Beowulf, an epic poem composed about 750 AD by an unknown poet, survives in a single manuscript in the British Museum, London.  That manuscript is thought to be a copy made in the 10th century.  The poem, the oldest epic poem in any of the Germanic languages, weaves history, legend and folklore together in a tale of heroes, battles and monsters. Over the centuries scholars have translated the poem from its original Old English, into Modern English verse. David did not attempt another work of this kind, but rather a commentary on the art of the poet. His commentary is interspersed with passages of the text in Old English with the modern literal translation accompanying the lines.  David’s text is “designed to make the greatest Old English poem accessible in a new way to both the student and the interested general reader.”

 
The title,  Fame, Gold, and Shadow, is explained by David in his introduction to the volume.

The main characters embark on quests for Fame. As the action unfolds we learn about the attitudes of the main characters to it.

Gold was highly valued and “the reputation of a leader was closely bound up with the way he used his gold.”  Loyalty was rewarded and the “heroic world was indeed bound by a ring of gold.”

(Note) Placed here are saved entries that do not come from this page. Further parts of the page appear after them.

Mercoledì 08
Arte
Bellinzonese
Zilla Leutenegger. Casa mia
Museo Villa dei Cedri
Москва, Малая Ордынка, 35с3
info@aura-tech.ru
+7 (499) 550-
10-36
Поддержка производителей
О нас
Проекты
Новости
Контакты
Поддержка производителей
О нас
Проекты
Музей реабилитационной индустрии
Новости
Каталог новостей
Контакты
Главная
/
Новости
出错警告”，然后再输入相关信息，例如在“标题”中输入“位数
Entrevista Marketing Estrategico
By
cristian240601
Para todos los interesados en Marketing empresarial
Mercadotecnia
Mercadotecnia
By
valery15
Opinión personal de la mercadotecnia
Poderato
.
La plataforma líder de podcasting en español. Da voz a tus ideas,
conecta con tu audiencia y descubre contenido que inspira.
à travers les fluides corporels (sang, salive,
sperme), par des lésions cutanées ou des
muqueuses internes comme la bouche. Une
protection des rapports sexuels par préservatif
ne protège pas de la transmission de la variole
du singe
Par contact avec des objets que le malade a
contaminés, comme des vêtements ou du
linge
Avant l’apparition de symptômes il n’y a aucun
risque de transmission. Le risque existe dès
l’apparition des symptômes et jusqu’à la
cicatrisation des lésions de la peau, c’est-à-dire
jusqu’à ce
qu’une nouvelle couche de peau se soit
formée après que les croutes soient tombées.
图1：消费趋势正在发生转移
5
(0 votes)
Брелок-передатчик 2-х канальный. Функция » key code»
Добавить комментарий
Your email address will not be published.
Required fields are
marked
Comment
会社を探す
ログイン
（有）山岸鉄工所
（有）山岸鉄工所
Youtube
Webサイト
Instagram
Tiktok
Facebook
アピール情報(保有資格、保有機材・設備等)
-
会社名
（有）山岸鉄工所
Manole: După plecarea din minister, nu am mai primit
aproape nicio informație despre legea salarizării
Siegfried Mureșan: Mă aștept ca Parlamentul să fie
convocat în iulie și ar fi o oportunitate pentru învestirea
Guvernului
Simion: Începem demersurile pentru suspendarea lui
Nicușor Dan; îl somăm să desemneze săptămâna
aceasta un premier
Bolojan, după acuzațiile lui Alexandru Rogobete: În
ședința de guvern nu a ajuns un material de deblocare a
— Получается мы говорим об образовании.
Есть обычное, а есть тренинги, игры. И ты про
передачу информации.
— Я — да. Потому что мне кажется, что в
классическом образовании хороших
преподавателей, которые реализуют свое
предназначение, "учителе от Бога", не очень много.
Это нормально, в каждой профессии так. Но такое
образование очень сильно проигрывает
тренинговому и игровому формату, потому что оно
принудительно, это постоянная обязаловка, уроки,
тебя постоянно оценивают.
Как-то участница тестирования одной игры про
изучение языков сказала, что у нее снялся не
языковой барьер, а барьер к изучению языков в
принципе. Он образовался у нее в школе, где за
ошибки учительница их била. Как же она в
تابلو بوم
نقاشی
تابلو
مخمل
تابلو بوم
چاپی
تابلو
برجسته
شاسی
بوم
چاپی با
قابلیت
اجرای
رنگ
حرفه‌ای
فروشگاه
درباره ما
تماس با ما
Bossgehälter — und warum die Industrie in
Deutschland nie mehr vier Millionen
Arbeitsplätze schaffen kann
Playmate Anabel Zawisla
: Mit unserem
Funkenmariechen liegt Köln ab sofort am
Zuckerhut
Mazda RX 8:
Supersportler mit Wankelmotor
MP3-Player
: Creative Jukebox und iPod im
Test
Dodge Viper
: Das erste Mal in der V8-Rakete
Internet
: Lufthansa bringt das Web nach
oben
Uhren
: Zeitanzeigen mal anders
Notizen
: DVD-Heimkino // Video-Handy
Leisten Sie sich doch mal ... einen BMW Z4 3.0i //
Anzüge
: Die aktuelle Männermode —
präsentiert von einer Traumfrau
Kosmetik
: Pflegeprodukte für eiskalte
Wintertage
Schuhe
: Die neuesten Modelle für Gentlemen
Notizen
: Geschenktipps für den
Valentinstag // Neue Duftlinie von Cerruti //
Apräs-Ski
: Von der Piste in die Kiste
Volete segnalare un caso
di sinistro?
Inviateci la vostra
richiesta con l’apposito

Shadow refers to what David describes as “a dearth of colour-vocabulary,” as well as a foreshadowing of events. Apart from the references to blood and to gold, which cause the reader to imagine vivid scenes, there is little reference to colour.  The dress and weapons of the warriors, and the unkind weather suggest sombre shades.  As Beowulf declines into old age, the reader is more aware of shadows and the darkest shadow of all is over Beowulf’s nation of the Geats.

 

To further enhance this masterpiece, David has created many illustrations. These unique works in pen and ink and in acrylic, make this book an extraordinary achievement.

 

This is a replica of the Sutton Hoo Burial Mask that can be seen at the gallery. It dates from Viking times and the burial is similar to that described in the Beowulf poem.

The jewellery cabinet display of 8th to 13th century replica pieces.

         
    
 

David wrote Fame Gold and Shadow in the evenings over several years. He chose to hand letter it in a modified half-uncial script.

It is worth a visit to the gallery just to see this wonderful book.

Although he recorded readings of the passages so that readers would be able to hear the Old English as it was spoken, the tapes David recorded especially to go with the volume, have vanished. One of his friends has a copy of the tapes made for students about 1990, and has kindly put these on disc for me. Although the quality is not good, I may be able to have it improved by a technician. They are available in the gallery for anyone interested to hear.

There is however, David’s clearly recorded introduction to the book which can also be played to  interested people.